Task item: Search the entries for the word "yChannelSelector" and pull out each line that has it.

Records from a dataset

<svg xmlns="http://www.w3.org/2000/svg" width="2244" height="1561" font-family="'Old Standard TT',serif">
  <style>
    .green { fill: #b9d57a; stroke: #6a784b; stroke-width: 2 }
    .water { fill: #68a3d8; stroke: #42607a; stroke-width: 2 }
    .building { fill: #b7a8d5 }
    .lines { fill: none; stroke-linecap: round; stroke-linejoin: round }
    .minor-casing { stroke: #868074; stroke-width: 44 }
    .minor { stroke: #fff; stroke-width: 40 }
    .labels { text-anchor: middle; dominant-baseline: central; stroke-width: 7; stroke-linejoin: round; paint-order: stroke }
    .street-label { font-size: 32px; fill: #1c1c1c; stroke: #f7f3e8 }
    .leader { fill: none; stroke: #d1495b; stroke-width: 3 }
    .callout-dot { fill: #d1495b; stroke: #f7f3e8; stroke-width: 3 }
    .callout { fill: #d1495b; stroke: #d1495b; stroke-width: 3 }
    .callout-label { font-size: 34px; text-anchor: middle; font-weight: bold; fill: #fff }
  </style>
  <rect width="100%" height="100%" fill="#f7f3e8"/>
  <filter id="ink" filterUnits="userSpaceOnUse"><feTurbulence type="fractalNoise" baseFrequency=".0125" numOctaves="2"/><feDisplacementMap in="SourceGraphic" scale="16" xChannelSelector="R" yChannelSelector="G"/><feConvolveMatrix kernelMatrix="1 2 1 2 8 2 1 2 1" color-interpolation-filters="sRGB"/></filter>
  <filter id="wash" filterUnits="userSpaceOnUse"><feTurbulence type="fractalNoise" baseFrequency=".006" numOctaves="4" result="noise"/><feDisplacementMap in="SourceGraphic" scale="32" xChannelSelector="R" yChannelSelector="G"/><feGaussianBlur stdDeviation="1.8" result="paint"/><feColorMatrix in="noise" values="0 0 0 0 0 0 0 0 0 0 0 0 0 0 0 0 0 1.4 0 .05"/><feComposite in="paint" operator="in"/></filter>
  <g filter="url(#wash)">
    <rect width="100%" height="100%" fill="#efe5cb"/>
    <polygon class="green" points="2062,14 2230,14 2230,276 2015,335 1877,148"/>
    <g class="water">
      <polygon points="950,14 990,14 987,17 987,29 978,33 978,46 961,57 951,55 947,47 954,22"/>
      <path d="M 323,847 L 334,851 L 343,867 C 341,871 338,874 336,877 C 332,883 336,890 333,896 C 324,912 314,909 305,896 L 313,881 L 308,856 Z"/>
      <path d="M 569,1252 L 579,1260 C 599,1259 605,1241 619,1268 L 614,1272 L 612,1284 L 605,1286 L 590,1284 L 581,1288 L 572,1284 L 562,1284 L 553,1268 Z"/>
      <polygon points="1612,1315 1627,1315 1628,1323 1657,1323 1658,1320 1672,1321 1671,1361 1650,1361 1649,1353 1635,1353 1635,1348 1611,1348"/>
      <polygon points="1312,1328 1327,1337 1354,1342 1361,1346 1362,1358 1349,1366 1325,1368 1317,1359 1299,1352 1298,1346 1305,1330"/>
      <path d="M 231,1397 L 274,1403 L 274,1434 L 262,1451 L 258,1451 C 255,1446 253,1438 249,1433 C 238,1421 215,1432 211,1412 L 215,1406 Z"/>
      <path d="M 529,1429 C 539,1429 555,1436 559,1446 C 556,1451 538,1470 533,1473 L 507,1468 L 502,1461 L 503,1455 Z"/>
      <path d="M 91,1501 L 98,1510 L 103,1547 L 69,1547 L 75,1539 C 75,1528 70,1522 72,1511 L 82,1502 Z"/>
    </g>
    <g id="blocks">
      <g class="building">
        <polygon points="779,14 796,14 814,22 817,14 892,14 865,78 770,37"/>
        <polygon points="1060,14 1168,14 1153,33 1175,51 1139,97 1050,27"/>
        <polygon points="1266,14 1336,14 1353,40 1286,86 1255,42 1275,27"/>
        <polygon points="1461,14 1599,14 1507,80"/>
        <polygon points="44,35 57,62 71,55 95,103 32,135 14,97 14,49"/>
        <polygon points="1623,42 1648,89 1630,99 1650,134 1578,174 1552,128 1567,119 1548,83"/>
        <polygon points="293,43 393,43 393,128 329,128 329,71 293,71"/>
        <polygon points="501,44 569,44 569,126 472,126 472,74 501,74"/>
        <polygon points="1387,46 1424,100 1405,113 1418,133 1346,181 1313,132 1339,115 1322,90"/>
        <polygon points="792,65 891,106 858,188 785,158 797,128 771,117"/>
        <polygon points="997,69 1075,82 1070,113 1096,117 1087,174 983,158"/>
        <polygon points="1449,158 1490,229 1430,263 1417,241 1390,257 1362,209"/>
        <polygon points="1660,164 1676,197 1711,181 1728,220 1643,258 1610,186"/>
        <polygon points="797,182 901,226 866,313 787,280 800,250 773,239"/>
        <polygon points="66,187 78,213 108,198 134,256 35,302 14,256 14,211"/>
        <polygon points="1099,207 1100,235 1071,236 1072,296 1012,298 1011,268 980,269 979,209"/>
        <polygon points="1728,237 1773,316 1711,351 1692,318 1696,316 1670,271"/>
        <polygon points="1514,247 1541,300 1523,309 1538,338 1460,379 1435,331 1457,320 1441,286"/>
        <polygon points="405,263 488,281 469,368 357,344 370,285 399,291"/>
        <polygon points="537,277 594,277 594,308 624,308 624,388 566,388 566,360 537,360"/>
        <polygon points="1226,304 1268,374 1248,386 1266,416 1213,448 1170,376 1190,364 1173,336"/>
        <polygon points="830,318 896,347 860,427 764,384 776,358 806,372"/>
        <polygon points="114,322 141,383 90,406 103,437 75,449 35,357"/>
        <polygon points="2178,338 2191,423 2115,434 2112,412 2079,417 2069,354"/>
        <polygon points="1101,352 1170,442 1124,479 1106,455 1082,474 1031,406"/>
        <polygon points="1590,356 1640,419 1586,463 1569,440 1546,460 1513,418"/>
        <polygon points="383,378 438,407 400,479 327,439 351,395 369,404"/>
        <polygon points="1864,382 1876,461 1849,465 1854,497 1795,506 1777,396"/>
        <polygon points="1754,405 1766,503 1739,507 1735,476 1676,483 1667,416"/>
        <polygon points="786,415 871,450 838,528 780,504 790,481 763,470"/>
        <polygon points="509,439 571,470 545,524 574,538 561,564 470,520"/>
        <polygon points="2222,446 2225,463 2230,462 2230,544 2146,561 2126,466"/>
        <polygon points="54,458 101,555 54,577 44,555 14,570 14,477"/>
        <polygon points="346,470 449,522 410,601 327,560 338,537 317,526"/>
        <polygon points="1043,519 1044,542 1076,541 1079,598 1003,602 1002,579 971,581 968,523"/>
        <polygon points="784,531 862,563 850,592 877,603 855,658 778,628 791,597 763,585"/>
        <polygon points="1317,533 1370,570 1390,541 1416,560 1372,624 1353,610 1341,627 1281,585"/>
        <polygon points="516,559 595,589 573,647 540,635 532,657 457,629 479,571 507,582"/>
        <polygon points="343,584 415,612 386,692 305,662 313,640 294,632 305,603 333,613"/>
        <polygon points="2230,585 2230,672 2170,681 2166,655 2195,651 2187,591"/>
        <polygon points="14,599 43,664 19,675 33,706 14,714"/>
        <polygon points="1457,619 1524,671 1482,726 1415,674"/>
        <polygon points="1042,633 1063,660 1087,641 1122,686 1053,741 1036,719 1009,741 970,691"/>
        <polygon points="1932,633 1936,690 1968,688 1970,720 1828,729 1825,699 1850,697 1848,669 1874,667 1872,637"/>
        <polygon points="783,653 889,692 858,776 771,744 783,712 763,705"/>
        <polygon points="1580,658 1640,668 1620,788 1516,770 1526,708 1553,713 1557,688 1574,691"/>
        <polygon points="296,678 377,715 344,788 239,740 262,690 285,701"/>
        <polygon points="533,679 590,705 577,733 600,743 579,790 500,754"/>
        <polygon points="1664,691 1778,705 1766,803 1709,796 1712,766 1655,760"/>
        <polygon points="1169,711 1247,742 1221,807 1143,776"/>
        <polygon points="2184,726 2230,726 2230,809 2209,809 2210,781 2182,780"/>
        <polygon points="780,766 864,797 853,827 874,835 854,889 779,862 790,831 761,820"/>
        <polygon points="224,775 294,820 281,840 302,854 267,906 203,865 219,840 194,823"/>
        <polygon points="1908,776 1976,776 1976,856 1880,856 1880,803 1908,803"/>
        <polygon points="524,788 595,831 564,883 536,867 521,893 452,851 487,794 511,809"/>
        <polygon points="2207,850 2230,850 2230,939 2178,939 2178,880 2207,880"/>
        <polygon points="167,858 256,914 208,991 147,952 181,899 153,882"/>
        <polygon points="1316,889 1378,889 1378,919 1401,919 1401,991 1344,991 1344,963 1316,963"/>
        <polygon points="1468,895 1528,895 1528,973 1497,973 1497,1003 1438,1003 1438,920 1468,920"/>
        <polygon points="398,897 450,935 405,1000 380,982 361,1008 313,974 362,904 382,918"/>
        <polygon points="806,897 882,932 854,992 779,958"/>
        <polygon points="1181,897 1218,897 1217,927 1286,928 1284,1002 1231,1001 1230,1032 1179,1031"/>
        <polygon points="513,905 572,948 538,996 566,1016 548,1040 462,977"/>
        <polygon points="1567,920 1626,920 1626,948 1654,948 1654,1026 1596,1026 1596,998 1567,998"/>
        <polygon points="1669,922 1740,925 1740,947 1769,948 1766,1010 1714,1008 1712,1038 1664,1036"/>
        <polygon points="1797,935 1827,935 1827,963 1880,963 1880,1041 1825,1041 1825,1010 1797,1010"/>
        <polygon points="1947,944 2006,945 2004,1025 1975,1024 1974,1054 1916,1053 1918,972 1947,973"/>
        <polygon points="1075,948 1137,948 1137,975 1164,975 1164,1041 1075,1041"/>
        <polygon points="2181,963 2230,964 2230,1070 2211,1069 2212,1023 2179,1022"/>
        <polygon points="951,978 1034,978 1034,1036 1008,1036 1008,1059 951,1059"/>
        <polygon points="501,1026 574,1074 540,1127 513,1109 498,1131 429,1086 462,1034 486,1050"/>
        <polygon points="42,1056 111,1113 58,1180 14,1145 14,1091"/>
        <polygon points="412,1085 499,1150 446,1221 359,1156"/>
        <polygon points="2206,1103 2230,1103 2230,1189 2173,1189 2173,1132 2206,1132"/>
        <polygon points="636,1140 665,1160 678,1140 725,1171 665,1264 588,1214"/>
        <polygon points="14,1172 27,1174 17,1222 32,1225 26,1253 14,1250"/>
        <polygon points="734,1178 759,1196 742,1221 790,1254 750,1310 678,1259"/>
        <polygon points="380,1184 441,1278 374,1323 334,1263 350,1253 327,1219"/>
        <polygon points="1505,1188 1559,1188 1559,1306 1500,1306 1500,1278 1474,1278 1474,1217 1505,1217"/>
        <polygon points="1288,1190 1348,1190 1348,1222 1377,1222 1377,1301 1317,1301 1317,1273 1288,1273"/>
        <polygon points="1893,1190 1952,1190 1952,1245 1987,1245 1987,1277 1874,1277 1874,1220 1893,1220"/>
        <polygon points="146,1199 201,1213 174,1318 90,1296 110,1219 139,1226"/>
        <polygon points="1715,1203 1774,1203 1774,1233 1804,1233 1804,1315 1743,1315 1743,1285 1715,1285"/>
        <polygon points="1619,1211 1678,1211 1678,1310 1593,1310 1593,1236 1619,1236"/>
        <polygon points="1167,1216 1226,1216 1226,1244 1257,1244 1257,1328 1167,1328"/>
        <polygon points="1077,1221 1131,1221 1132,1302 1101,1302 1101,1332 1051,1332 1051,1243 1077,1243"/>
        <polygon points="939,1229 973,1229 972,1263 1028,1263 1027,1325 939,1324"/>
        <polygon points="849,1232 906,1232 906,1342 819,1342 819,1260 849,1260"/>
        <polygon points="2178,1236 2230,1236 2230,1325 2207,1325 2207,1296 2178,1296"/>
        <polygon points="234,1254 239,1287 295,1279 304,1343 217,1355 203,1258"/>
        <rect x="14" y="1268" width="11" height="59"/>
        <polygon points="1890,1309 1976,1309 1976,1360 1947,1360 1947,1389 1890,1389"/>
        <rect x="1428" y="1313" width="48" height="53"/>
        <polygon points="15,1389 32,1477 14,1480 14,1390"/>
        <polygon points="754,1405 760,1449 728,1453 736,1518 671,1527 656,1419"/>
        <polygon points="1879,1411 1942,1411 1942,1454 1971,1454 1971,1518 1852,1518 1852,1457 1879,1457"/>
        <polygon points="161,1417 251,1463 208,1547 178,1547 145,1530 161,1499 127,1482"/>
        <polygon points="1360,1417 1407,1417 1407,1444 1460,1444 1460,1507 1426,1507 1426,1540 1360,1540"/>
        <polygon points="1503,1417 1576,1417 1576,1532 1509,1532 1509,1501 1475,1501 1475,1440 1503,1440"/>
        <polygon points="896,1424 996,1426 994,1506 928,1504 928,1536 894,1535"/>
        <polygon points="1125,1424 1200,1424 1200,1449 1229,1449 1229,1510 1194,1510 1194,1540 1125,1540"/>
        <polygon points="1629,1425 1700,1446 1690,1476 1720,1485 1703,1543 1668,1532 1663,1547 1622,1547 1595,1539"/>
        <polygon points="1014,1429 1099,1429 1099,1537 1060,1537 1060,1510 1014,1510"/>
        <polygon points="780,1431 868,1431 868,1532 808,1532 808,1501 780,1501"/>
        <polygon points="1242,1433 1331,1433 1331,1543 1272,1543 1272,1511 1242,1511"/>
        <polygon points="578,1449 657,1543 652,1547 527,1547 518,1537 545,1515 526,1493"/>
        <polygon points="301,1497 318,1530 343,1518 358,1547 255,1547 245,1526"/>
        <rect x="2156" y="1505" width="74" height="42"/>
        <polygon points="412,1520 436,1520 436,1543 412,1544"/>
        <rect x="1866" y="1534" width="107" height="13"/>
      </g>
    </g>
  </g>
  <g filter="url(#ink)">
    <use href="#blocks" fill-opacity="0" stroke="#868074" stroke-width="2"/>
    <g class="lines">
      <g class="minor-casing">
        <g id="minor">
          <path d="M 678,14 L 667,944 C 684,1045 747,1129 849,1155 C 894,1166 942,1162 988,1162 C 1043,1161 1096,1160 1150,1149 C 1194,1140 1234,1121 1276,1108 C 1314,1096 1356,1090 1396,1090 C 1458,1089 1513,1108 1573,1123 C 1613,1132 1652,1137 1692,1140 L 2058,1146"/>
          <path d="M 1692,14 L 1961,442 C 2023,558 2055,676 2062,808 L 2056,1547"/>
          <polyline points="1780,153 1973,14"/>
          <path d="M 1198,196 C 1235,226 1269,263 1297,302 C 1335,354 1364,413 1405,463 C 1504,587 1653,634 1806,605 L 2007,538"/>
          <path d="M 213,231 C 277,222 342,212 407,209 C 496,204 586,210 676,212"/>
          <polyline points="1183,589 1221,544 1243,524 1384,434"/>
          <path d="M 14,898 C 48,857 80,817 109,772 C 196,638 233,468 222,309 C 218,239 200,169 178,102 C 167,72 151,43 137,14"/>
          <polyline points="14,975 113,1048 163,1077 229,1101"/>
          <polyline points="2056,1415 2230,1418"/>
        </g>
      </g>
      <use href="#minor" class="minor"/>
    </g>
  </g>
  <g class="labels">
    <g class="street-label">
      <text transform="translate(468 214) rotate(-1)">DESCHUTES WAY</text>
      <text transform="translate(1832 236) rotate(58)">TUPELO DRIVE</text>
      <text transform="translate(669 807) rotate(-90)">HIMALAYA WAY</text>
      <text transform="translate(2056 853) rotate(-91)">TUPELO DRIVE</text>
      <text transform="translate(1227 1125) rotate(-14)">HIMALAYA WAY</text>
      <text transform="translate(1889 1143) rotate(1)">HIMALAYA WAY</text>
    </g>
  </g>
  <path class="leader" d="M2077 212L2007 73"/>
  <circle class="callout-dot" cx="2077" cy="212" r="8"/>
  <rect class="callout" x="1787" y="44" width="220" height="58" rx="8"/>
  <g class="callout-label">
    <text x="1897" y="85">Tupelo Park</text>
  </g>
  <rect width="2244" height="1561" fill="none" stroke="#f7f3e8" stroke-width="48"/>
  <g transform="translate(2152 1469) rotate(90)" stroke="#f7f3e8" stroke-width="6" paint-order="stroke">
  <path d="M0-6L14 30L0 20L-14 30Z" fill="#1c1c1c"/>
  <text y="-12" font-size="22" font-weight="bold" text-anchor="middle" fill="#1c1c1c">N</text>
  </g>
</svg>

==

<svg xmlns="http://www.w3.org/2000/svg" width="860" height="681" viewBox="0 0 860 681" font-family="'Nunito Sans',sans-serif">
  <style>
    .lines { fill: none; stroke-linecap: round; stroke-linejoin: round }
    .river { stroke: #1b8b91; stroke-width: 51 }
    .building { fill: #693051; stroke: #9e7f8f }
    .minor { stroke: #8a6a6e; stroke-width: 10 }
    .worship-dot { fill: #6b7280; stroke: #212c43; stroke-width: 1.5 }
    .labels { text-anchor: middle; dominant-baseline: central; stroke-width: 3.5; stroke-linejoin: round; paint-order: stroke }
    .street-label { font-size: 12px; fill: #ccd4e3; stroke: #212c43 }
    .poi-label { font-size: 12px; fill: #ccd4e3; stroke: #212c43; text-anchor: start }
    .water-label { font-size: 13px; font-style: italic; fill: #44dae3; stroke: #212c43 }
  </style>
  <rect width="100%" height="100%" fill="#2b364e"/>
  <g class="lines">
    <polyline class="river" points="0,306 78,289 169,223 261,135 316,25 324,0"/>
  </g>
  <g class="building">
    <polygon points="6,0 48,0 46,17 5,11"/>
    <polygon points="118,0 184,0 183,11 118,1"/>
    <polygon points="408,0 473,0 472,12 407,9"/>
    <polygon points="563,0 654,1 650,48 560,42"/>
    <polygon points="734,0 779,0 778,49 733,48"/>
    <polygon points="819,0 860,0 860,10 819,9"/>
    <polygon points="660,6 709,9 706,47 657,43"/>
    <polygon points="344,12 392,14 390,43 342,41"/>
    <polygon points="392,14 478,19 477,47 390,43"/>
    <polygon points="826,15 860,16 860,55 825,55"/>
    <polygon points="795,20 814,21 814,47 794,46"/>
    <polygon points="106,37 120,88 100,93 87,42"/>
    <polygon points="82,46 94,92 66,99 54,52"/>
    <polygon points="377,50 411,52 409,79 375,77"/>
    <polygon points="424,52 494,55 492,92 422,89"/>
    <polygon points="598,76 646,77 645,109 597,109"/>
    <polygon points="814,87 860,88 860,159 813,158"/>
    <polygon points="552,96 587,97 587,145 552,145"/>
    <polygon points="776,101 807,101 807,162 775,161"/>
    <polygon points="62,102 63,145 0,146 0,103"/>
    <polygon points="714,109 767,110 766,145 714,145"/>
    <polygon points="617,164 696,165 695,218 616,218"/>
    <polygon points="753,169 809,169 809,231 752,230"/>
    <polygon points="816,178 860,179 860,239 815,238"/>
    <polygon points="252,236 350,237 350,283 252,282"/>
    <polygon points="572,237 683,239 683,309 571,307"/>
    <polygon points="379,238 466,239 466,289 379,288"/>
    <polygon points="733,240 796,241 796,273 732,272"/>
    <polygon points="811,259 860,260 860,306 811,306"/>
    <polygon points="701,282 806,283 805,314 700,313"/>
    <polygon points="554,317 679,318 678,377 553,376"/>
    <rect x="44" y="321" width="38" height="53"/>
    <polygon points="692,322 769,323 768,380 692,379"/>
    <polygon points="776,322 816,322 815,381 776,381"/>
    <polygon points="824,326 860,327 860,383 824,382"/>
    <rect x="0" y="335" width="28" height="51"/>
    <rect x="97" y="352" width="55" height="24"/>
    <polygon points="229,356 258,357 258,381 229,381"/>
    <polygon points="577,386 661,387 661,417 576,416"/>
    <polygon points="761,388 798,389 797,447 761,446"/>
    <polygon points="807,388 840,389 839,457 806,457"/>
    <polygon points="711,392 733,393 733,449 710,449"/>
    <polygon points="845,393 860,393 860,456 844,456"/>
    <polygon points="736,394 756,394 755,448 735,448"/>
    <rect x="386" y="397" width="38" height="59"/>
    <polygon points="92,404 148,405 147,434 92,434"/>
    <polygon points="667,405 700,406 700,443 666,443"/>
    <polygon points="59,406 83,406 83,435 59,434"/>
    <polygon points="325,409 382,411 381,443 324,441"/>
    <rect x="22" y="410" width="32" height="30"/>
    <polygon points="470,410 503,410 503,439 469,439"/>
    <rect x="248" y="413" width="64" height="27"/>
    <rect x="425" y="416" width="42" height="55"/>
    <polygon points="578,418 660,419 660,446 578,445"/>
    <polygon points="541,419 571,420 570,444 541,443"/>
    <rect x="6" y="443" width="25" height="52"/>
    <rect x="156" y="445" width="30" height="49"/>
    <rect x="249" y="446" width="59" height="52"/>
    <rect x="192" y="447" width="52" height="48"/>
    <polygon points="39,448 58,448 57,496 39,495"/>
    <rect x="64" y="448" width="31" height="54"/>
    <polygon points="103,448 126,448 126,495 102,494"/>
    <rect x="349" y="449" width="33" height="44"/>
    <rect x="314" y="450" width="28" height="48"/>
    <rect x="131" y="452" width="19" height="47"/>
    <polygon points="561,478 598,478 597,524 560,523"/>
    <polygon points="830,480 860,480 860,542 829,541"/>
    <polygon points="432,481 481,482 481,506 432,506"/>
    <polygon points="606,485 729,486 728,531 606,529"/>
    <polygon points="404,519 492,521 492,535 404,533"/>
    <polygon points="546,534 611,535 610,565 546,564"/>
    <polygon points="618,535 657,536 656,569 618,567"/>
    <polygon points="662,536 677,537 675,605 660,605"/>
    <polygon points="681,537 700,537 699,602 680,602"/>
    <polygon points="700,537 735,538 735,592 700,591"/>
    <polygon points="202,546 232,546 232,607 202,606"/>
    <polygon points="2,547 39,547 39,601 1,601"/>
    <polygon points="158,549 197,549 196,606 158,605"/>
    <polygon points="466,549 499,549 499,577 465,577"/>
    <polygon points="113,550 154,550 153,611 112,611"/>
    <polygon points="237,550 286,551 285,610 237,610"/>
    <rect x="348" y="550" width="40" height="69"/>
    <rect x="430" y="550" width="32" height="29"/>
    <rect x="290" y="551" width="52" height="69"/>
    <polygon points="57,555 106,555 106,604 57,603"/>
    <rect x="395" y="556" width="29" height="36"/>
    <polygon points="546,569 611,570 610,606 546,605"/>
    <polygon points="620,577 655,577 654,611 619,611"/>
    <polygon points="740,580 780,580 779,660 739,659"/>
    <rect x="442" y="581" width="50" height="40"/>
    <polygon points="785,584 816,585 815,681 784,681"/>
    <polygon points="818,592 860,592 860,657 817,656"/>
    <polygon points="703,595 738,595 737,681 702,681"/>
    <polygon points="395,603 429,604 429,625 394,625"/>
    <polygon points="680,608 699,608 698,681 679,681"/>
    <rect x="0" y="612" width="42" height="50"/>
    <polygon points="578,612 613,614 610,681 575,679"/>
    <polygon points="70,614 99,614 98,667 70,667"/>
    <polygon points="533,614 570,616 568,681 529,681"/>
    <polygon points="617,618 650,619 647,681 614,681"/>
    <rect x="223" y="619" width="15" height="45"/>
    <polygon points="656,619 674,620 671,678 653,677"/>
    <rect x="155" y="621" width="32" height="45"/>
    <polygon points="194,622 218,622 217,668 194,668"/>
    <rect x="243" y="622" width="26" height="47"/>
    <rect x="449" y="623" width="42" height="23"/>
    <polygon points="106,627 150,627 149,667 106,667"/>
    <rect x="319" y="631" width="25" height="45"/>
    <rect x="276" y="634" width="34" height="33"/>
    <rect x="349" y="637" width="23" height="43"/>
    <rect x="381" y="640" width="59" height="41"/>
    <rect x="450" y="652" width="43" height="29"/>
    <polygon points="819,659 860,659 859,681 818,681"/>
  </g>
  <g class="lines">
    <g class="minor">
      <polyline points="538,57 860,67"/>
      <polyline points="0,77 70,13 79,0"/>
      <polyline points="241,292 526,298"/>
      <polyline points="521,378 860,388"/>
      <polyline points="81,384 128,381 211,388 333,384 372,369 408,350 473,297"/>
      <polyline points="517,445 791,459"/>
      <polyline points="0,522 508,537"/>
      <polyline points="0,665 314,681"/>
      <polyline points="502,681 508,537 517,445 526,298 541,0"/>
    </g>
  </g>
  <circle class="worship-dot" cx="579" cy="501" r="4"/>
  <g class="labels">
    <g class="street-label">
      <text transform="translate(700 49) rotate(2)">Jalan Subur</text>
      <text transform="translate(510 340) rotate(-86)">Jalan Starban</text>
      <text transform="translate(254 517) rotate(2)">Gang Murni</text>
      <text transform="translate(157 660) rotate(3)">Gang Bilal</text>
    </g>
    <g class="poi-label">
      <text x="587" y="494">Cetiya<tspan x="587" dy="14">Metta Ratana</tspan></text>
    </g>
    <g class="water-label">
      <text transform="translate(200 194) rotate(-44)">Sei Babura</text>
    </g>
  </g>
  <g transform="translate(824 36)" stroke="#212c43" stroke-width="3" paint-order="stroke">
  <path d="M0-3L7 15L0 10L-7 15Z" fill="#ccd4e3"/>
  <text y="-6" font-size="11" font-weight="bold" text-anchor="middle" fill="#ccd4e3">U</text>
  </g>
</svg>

Written response:
  <filter id="ink" filterUnits="userSpaceOnUse"><feTurbulence type="fractalNoise" baseFrequency=".0125" numOctaves="2"/><feDisplacementMap in="SourceGraphic" scale="16" xChannelSelector="R" yChannelSelector="G"/><feConvolveMatrix kernelMatrix="1 2 1 2 8 2 1 2 1" color-interpolation-filters="sRGB"/></filter>
  <filter id="wash" filterUnits="userSpaceOnUse"><feTurbulence type="fractalNoise" baseFrequency=".006" numOctaves="4" result="noise"/><feDisplacementMap in="SourceGraphic" scale="32" xChannelSelector="R" yChannelSelector="G"/><feGaussianBlur stdDeviation="1.8" result="paint"/><feColorMatrix in="noise" values="0 0 0 0 0 0 0 0 0 0 0 0 0 0 0 0 0 1.4 0 .05"/><feComposite in="paint" operator="in"/></filter>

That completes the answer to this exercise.